Under this scenario, the national debt could rise by up to $4.7 trillion over the next 40 years. But the new bonds would be repaid 20 years after that from program savings, eliminating Social Security’s unfunded liability and reducing the lobng-term tax burden, advocates of the reform proposals say.
“Is this temporary increase in government borrowing a problem? Not from an economic perspective,” the Administration report insisted. “The deficit initially increases, but then falls as the reform is fully phased in.” At its maximum in 2022, the incremental deficit increase would be less than 1.6% of gross domestic product, the report said. By comparison, Bush is projecting this fiscal year’s deficit at 4.5% of GDP and the debt-to-GDP ratio of 38.6%.
But the Council played down the implications of such sizable government borrowing hikes – arguing that it would cost more to do nothing.
“Since the budget surpluses forecasted a few years ago have not materialized, critics argue that adding personal retirement accounts to Social Security is impossible or impractical,” the report said. “In reality, the need to add resources to the Social Security system is no less pressing now that the surpluses have disappeared; indeed, it may be even more so.”
Bush is already under fire over record deficits, expected to reach $521 billion this year alone, and Democrats have warned that the nation’s mounting debt load could become a drag on economic growth.
Paying for Personal Accounts
Though Republicans who control the US Congress see little chance of passing Social Security reform in a presidential election year, the estimates could revive a heated debate over Bush’s plan to let workers redirect a portion of their payroll taxes into personal accounts that could hold a mix of stocks and bonds.
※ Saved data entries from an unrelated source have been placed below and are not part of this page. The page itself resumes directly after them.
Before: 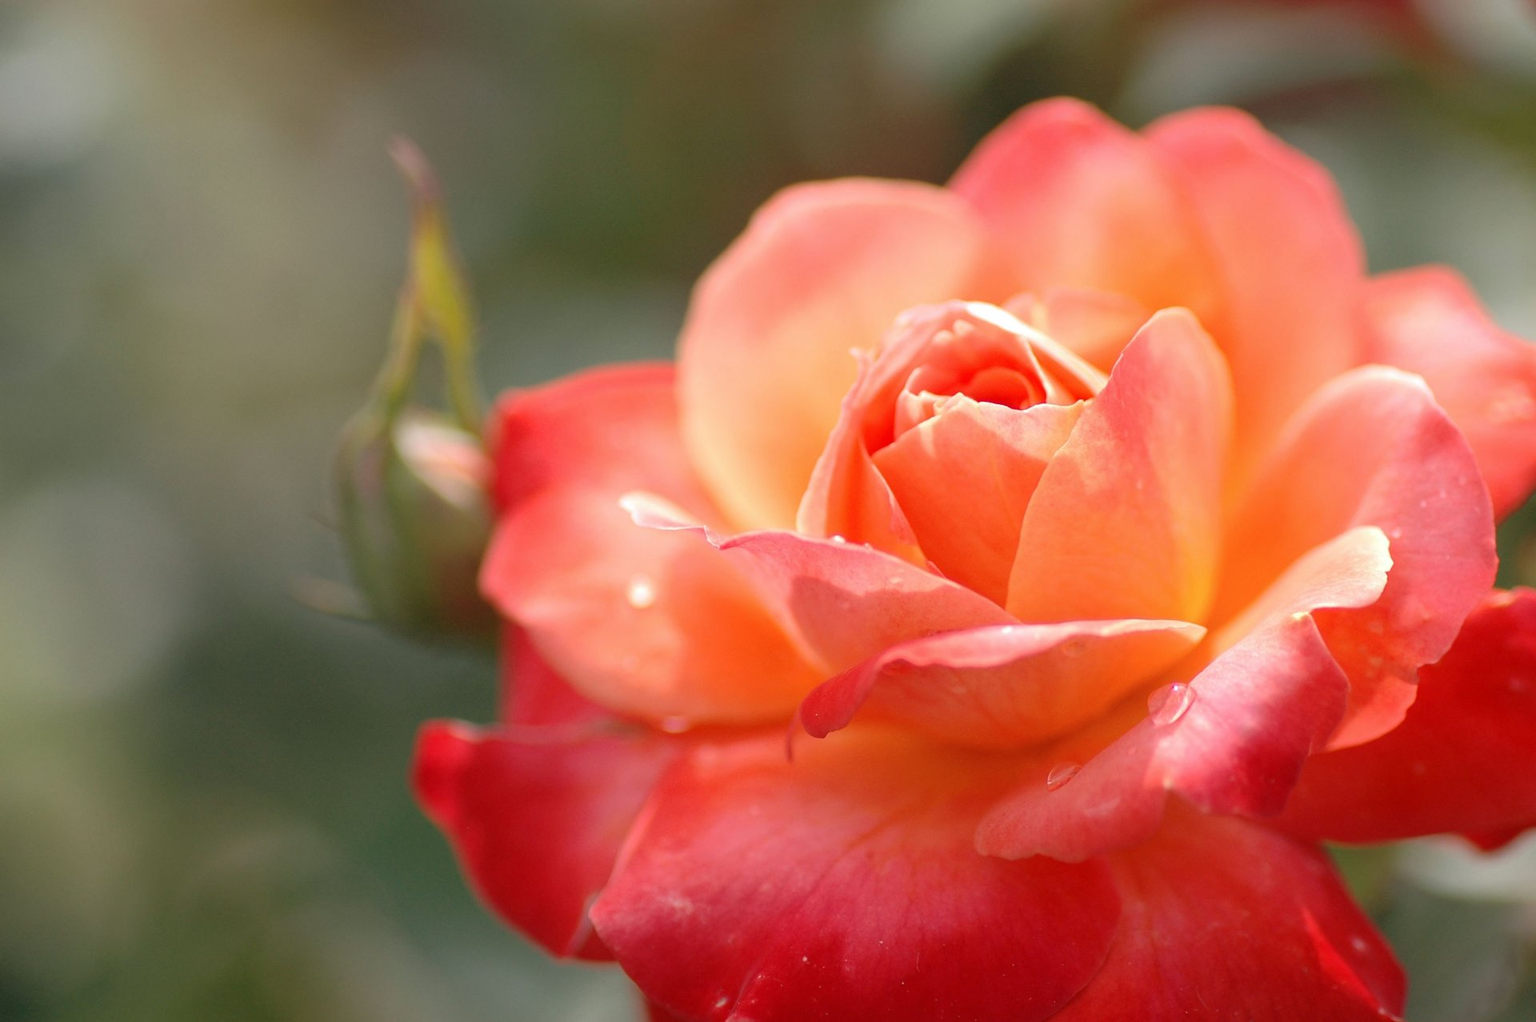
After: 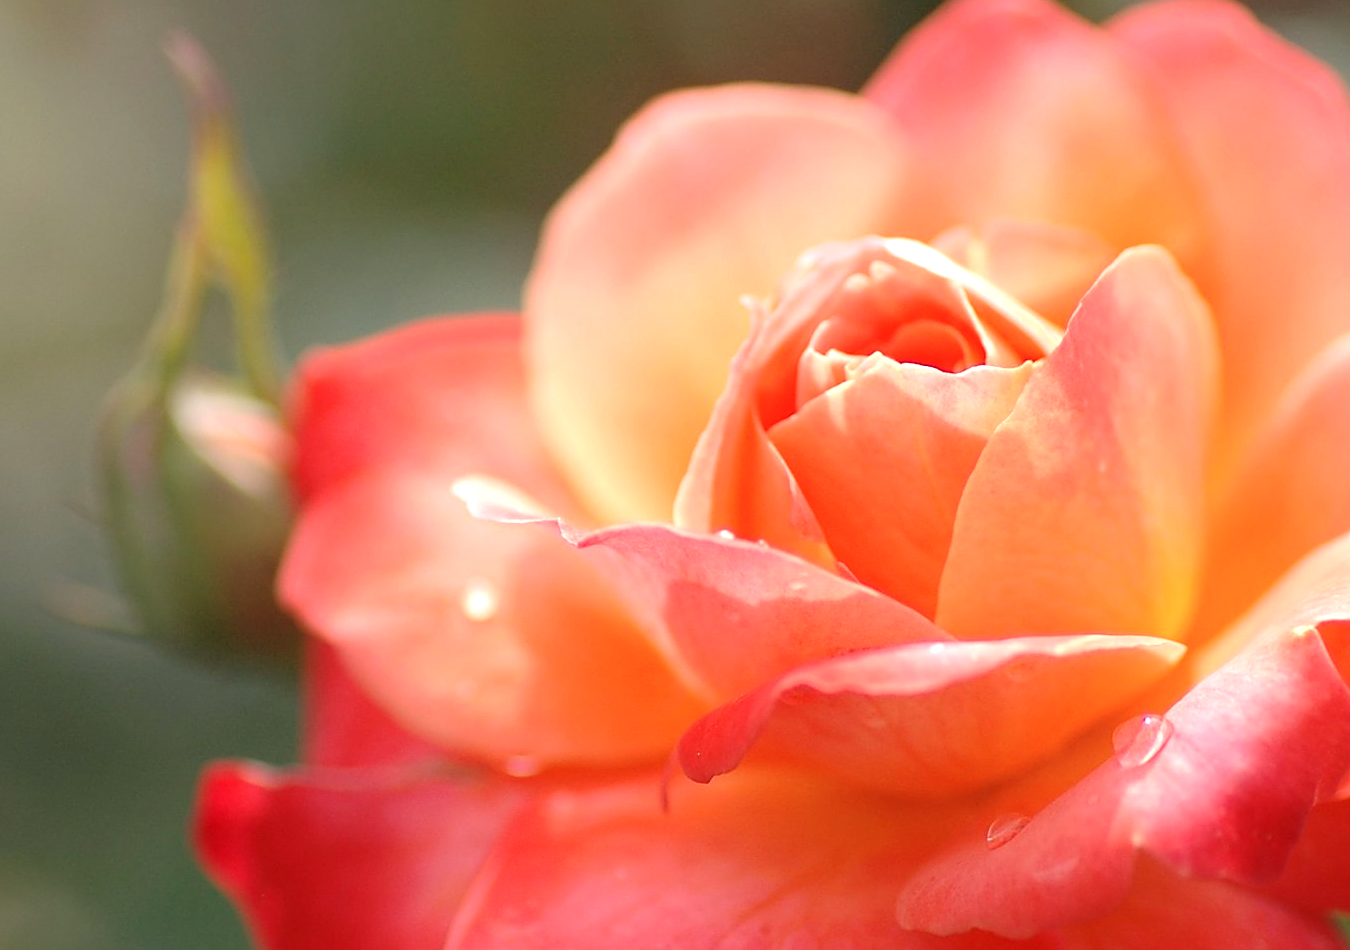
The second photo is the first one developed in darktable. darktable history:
shadows and highlights: shadows 62.13, white point adjustment 0.45, highlights -33.85, compress 83.85%
sharpen: amount 0.582
contrast equalizer: y [[0.6 ×6], [0.55 ×6], [0 ×6], [0 ×6], [0 ×6]], mix -0.28
crop and rotate: left 16.782%, top 10.947%, right 12.9%, bottom 14.607%
tone equalizer: -8 EV -0.405 EV, -7 EV -0.385 EV, -6 EV -0.348 EV, -5 EV -0.239 EV, -3 EV 0.195 EV, -2 EV 0.334 EV, -1 EV 0.384 EV, +0 EV 0.428 EV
Under that model, workers could voluntarily redirect 4% of their payroll taxes up to $1,000 annually to a personal account.
The problem: how to make up for funds saved to personal accounts and shore up the underlying Social Security system without raising taxes or requiring additional worker contributions.
To cover these so-called transition costs, estimated at $1 trillion, the government could issue bonds, Bush’s advisers said. Bonds would be used instead of internal IOUs, and they would gradually be paid off using future savings from Social Security because the growth in benefits would be slowed.
Advocates had once hoped to use budget surpluses, then projected at $5.6 trillion over 10 years, to fund the transition period. But the plan lost momentum as surpluses turned into deficits and the stock market sank.